> _Exercise requirements_: Print the lines from the one containing "crescita e, perché no, una possibilità di" up to and including the one containing "võimalik toota nii ümar- kui freespalgist", copying each line unchanged and leaving out the pictures.

--- Record extracts ---

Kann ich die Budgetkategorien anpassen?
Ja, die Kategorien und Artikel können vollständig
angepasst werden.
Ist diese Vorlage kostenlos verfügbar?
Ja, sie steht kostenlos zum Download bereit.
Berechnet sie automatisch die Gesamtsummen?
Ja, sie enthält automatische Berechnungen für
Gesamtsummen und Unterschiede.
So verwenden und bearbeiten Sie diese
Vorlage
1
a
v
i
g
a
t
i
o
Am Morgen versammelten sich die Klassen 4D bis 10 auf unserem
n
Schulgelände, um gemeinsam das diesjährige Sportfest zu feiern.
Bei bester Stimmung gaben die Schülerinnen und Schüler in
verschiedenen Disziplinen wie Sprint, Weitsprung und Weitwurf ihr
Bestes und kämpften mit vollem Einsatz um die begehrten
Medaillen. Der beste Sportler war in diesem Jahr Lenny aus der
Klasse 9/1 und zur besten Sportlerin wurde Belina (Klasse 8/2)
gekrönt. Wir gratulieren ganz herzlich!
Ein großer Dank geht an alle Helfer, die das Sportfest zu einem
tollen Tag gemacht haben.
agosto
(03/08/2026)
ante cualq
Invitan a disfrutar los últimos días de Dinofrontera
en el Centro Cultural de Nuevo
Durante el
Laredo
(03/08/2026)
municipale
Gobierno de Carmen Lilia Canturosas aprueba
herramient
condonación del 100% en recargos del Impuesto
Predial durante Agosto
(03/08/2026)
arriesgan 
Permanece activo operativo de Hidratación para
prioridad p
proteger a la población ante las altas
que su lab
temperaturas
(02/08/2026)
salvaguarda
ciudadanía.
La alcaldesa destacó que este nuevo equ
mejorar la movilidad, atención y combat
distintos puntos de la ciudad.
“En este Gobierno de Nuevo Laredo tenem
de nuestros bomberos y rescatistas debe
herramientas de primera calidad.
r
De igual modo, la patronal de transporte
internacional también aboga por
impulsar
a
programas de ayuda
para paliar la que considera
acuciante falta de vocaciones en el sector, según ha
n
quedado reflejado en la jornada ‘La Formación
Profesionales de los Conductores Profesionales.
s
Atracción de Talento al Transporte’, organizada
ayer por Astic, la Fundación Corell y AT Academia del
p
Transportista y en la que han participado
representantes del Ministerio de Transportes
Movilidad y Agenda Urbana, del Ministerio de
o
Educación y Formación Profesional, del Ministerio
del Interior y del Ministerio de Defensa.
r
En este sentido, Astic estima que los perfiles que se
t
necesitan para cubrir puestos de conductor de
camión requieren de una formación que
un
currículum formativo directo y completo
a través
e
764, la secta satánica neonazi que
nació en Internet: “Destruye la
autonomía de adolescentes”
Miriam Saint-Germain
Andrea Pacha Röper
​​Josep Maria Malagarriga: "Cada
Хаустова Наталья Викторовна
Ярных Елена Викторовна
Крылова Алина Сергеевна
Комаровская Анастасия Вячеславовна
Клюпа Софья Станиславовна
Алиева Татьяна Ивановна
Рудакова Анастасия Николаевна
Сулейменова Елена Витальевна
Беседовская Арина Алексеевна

---
--- Record extracts ---

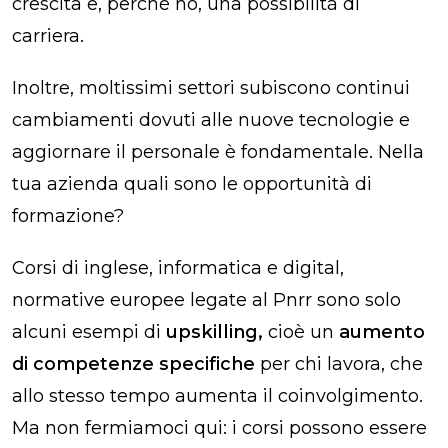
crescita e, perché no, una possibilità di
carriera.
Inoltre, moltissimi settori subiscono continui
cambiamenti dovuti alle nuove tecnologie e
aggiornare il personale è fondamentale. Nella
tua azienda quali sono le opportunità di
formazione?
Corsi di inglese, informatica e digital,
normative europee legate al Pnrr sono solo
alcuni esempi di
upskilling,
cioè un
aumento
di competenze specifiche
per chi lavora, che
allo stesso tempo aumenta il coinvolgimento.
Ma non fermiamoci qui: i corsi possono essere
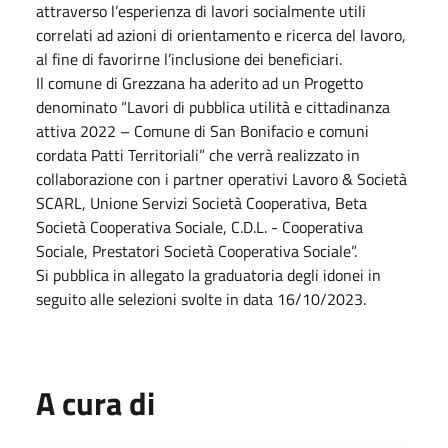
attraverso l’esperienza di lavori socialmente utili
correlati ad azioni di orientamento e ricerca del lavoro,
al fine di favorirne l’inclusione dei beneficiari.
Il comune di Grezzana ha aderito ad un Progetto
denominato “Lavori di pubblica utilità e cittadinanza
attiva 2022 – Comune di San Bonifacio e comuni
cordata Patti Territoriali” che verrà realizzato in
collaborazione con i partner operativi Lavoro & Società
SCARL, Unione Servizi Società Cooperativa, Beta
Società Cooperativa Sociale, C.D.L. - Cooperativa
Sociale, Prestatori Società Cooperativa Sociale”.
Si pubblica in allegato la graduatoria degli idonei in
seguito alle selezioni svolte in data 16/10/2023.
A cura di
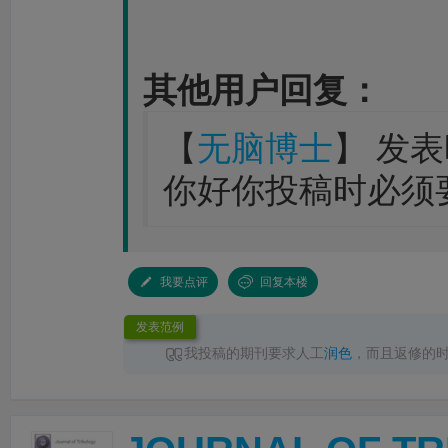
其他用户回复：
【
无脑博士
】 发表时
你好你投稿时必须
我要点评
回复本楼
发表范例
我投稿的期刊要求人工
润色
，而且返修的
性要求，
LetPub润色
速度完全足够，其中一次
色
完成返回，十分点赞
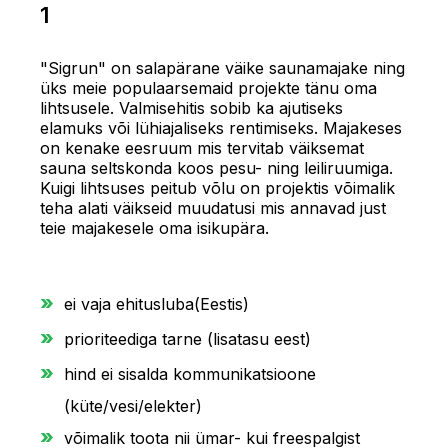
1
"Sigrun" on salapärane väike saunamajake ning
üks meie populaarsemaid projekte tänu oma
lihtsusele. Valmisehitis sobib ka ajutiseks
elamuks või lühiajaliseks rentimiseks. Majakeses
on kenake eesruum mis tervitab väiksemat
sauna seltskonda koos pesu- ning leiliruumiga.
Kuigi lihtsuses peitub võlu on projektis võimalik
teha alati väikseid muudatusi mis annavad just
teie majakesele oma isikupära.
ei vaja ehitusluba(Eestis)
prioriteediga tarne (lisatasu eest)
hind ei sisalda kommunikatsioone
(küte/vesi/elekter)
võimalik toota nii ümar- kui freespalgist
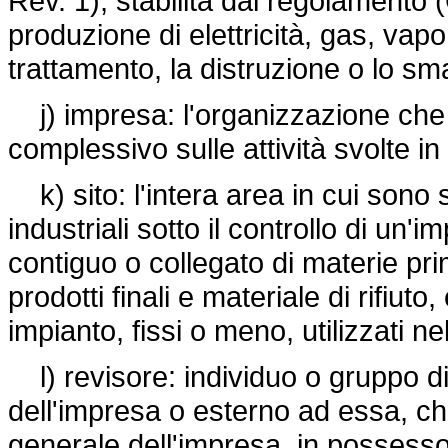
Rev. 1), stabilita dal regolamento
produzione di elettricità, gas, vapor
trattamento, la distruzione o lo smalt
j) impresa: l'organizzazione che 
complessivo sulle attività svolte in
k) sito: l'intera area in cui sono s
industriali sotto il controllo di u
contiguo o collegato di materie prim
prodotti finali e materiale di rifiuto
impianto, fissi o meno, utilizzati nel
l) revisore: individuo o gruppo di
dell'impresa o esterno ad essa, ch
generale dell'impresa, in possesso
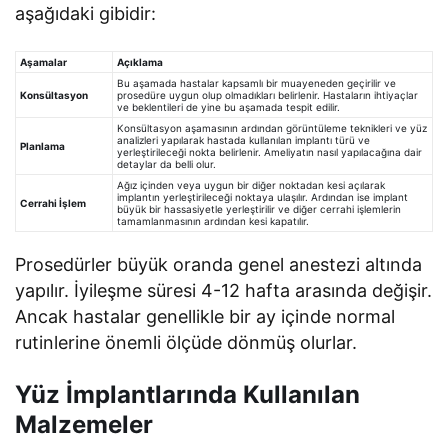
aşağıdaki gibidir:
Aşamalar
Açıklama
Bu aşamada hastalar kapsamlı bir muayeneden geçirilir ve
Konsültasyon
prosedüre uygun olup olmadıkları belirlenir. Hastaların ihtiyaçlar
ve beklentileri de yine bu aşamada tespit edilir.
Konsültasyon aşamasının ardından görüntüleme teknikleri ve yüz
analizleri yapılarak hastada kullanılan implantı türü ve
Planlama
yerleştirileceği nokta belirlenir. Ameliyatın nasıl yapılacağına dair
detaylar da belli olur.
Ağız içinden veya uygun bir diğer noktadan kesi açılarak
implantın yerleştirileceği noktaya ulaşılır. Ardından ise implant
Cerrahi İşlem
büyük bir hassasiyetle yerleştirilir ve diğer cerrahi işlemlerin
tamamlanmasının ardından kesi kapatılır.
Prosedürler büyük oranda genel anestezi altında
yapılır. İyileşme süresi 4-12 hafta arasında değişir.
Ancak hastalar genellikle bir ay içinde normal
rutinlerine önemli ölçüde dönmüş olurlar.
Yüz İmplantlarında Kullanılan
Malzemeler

---
--- Record extracts ---

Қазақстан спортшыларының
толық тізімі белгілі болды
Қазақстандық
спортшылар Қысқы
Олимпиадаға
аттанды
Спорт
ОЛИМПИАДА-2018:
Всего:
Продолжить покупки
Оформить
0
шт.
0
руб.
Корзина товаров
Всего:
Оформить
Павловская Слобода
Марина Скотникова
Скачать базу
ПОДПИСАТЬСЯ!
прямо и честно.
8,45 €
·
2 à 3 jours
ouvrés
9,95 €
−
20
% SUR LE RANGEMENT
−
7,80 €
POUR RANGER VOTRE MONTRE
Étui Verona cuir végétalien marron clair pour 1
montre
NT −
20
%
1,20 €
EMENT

---

> _Written response_:
crescita e, perché no, una possibilità di
carriera.
Inoltre, moltissimi settori subiscono continui
cambiamenti dovuti alle nuove tecnologie e
aggiornare il personale è fondamentale. Nella
tua azienda quali sono le opportunità di
formazione?
Corsi di inglese, informatica e digital,
normative europee legate al Pnrr sono solo
alcuni esempi di
upskilling,
cioè un
aumento
di competenze specifiche
per chi lavora, che
allo stesso tempo aumenta il coinvolgimento.
Ma non fermiamoci qui: i corsi possono essere
attraverso l’esperienza di lavori socialmente utili
correlati ad azioni di orientamento e ricerca del lavoro,
al fine di favorirne l’inclusione dei beneficiari.
Il comune di Grezzana ha aderito ad un Progetto
denominato “Lavori di pubblica utilità e cittadinanza
attiva 2022 – Comune di San Bonifacio e comuni
cordata Patti Territoriali” che verrà realizzato in
collaborazione con i partner operativi Lavoro & Società
SCARL, Unione Servizi Società Cooperativa, Beta
Società Cooperativa Sociale, C.D.L. - Cooperativa
Sociale, Prestatori Società Cooperativa Sociale”.
Si pubblica in allegato la graduatoria degli idonei in
seguito alle selezioni svolte in data 16/10/2023.
A cura di
其他用户回复：
【
无脑博士
】 发表时
你好你投稿时必须
我要点评
回复本楼
发表范例
我投稿的期刊要求人工
润色
，而且返修的
性要求，
LetPub润色
速度完全足够，其中一次
色
完成返回，十分点赞
1
"Sigrun" on salapärane väike saunamajake ning
üks meie populaarsemaid projekte tänu oma
lihtsusele. Valmisehitis sobib ka ajutiseks
elamuks või lühiajaliseks rentimiseks. Majakeses
on kenake eesruum mis tervitab väiksemat
sauna seltskonda koos pesu- ning leiliruumiga.
Kuigi lihtsuses peitub võlu on projektis võimalik
teha alati väikseid muudatusi mis annavad just
teie majakesele oma isikupära.
ei vaja ehitusluba(Eestis)
prioriteediga tarne (lisatasu eest)
hind ei sisalda kommunikatsioone
(küte/vesi/elekter)
võimalik toota nii ümar- kui freespalgist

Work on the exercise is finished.